La idea de instalarse en Auvers se la sugirió a los Van Gogh el pintor Camille Pissarro, que conocía allí a un médico homeópata que simpatizaba con la nueva generación de artistas y que estaría encantado de vigilar de cerca a Vincent. El nombre de aquel facultativo ha pasado a la historia: Paul Gachet. Su retrato pintado por Vincent fue vendido en 1990 a un empresario japonés por 82,5 millones de dólares, una cifra ni remotamente alcanzada antes por un cuadro y que se mantendría imbatida durante 14 años. Desde que desembarcó en Japón, nadie ha vuelto a ver esta obra.
A partir de mediados del siglo XIX, con la llegada del ferrocarril desde París, los paisajes de Auvers habían servido de modelo a un sinfín de artistas llegados de la capital. Antes que Van Gogh, por allí plantaron sus caballetes Pissarro, Cézanne, Corot, Morisot o Daubigny. La cercanía a la gran urbe aún no había borrado por completo el rusticismo de la villa, que contaba por entonces con 2.000 habitantes, un millar más en verano, dedicados básicamente a la agricultura.
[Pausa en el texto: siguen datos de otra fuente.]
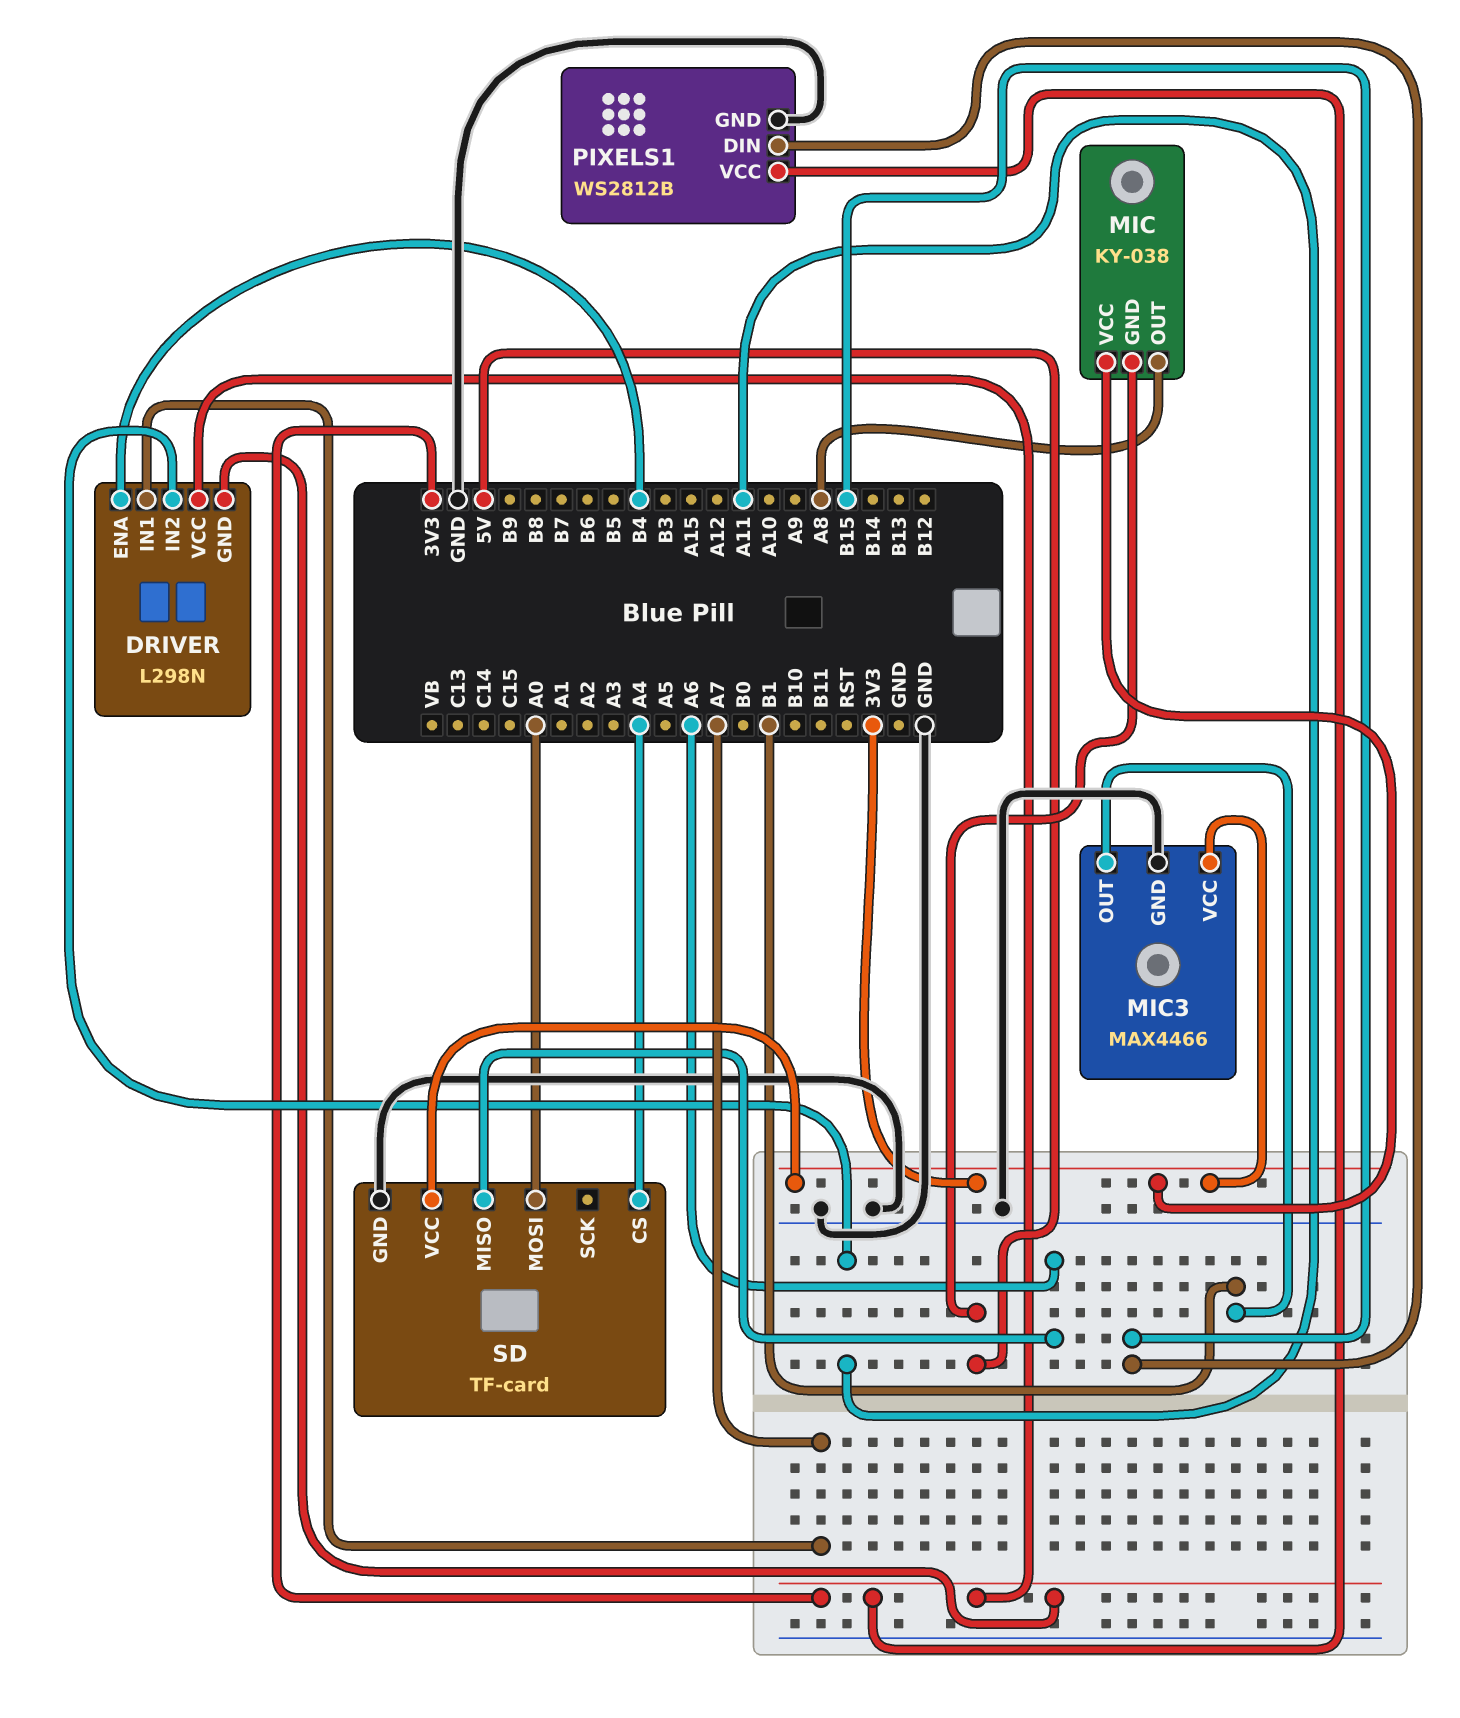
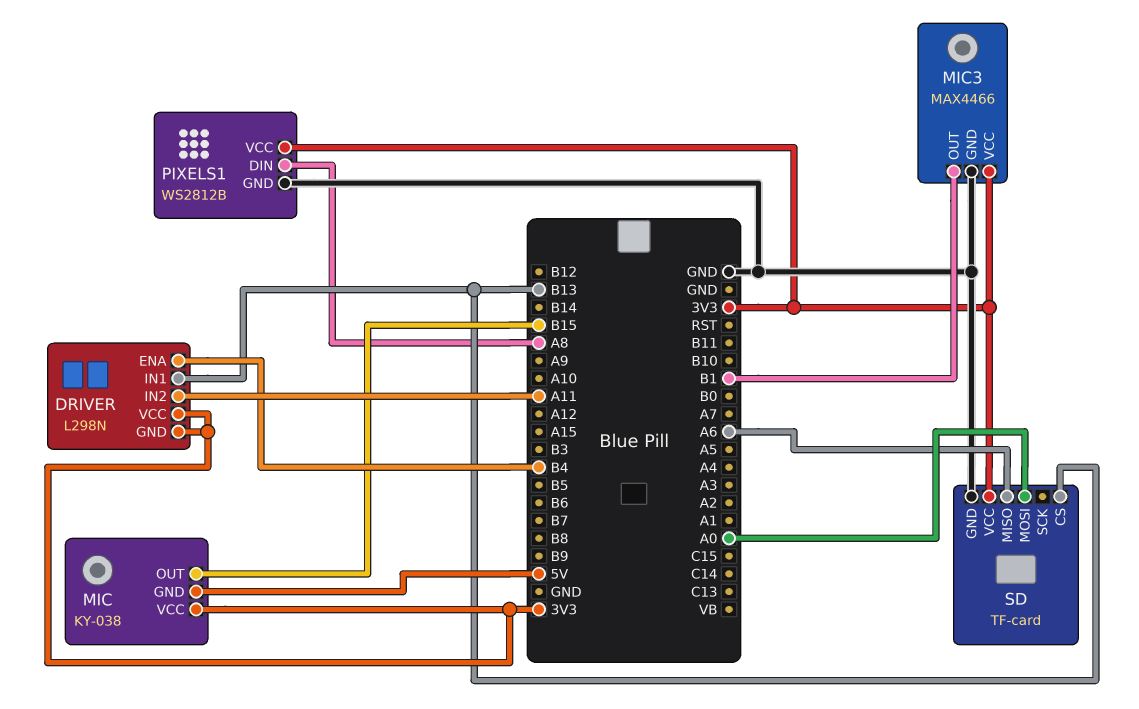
DRIVER pin IN1: A7 -> B13
MIC pin OUT: A8 -> B15
PIXELS1 pin DIN: B15 -> A8
SD pin CS: A4 -> B13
Vincent se enamoró de lo que llamó “nidos humanos”, las chozas de techo vegetal condenadas a la extinción: dada su alta inflamabilidad, el gobierno había prohibido la reparación de las existentes y la construcción de nuevas.
Van Gogh se instaló en un pequeño cuarto en el ático de la pensión Ravoux, delante del ayuntamiento. Su ritmo de trabajo no podía ser más vivo, a las cinco de la mañana ya estaba en pie y salía a pintar por las calles o los campos. Theo y su esposa le visitaron en una ocasión. Él les devolvió la cortesía y se desplazó un día a París. Se carteó con su hermano, con su madre y su hermana, que residían en Holanda, y con Gauguin.
La magia de Auvers dejó de surtir efecto y volvieron los demonios a la mente del pintor
Sin embargo, la magia de Auvers dejó de surtir efecto. Volvieron los demonios a la mente del pintor. ¿Por qué? Algunos han especulado con que tal vez al pintor no le sentó bien el anuncio de Theo de que iba a pasar sus vacaciones en Holanda, y no en Auvers.
Cliché por cliché
La verdad sobre qué le empujó al suicidio nunca se sabrá. Lo cierto es que aquella tarde de domingo tomó la pistola del propietario de su pensión, se fue hacia la parte posterior del castillo de Léry y se disparó en el pecho. Después regresó a la pensión y subió a su habitación sin avisar a nadie. El posadero le encontró allí postrado, llamó al médico, pero nada se podía hacer.
El doctor Gachet le dibujó mientras agonizaba, quizá el único bálsamo que se le ocurrió. Al día siguiente al mediodía llegó Theo. En la madrugada del lunes al martes Vincent murió. El miércoles fue enterrado en el cementerio de Auvers, sin servicio religioso previo, pues el sacerdote católico consideró que no era apropiado en el caso de un suicida.
La fortuna de la obra de Van Gogh crecería exponencialmente con el paso de los años. Sin embargo, sus creaciones parecían ligadas a su locura. No fue hasta los años ochenta del siglo pasado cuando los estudiosos derribaron el mito: sus cuadros no eran fruto de sus desvaríos mentales (de hecho, en más de una ocasión escribió que no podía pintar durante sus crisis), sino de una revolucionaria sensibilidad.
Entonces fue cuando de verdad estalló la “vangoghmanía” y se inició el frenesí de precios astronómicos. De alguna manera, el artista se había desembarazado de un cliché (el pintor loco) y había caído en otro (el pintor que vale mucho, mucho dinero).